In branches and Tinybird Local, you can import a sample of files from GCS using the API. This is useful for validating schemas and testing pipelines without syncing all files from the bucket.

```bash
curl -X POST "{% user("apiHost") %}/v0/datasources/my_datasource/sample" \
  -H "Authorization: Bearer $TB_TOKEN" \
  -H "Content-Type: application/json" \
  -d '{"max_files": 1}'
```

The sample import starts an asynchronous job that imports up to `max_files` files (maximum 10). The response includes a `job_id` that you can use to track progress:

```bash
curl "{% user("apiHost") %}/v0/jobs/{job_id}?token=$TB_TOKEN"
```

{% callout type="info" %}
The sample import runs as a separate job and doesn't affect production sync state or offsets.
{% /callout %}

## GCS file URI

Use GCS wildcards to match multiple files:

- `*` (single asterisk): Matches files at one directory level.
  - Example: `gs://bucket-name/*.ndjson` (matches all `.ndjson` files in the root directory, but not in subdirectories).
- `**` (double asterisk): Recursively matches files across multiple directory levels.
  - Example: `gs://bucket-name/**/*.ndjson` (matches all `.ndjson` files anywhere in the bucket).
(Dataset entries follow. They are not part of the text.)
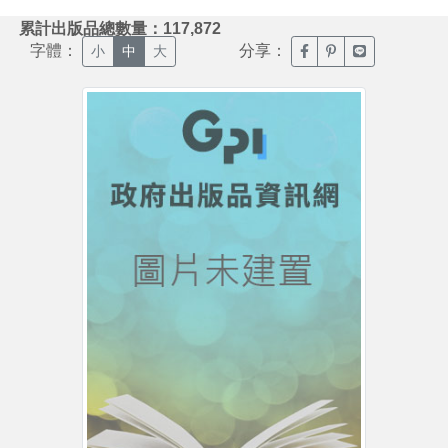
:::
累計出版品總數量：117,872
字體：
分享：
臉書分享(另開新視窗)
噗浪分享(另開新視
Line分享(另
小
中
大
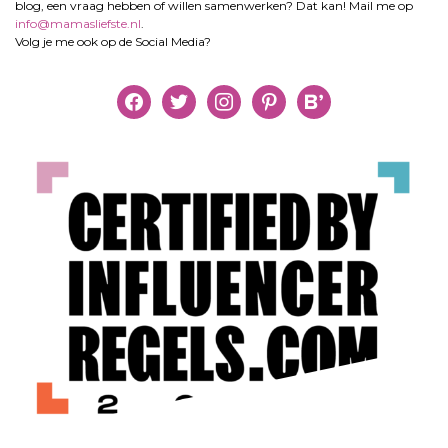
blog, een vraag hebben of willen samenwerken? Dat kan! Mail me op
info@mamasliefste.nl
.
Volg je me ook op de Social Media?
facebook
twitter
instagram
pinterest
bloglovin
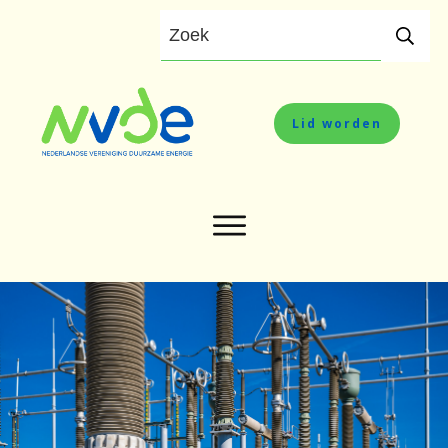
Lid worden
{% callout type="caution" %}
GCS does not allow overlapping ingestion paths. For example, you cannot have:
- `gs://my_bucket/**/*.csv`
- `gs://my_bucket/transactions/*.csv`
{% /callout %}

## Supported file types

The GCS Connector supports the following formats:

{% table %}
* File Type | Accepted Extensions | Supported Compression
---
* CSV | `.csv`, `.csv.gz` | `gzip`
* NDJSON | `.ndjson`, `.ndjson.gz`, `.jsonl`, `.jsonl.gz` | `gzip`
* Parquet | `.parquet`, `.parquet.gz` | `snappy`, `gzip`, `lzo`, `brotli`, `lz4`, `zstd`
{% /table %}

{% callout type="info" %}
JSON files must follow the **Newline Delimited JSON (NDJSON)** format. Each line must be a valid JSON object and must end with a `\n` character.
{% /callout %}

## Limitations

- **No `@auto` mode**: After the initial ingestion on first deployment, you must trigger subsequent ingestion manually.
- **File format support**: Only CSV, NDJSON, and Parquet are supported.
- **Permissions**: Ensure your service account has the correct role assigned.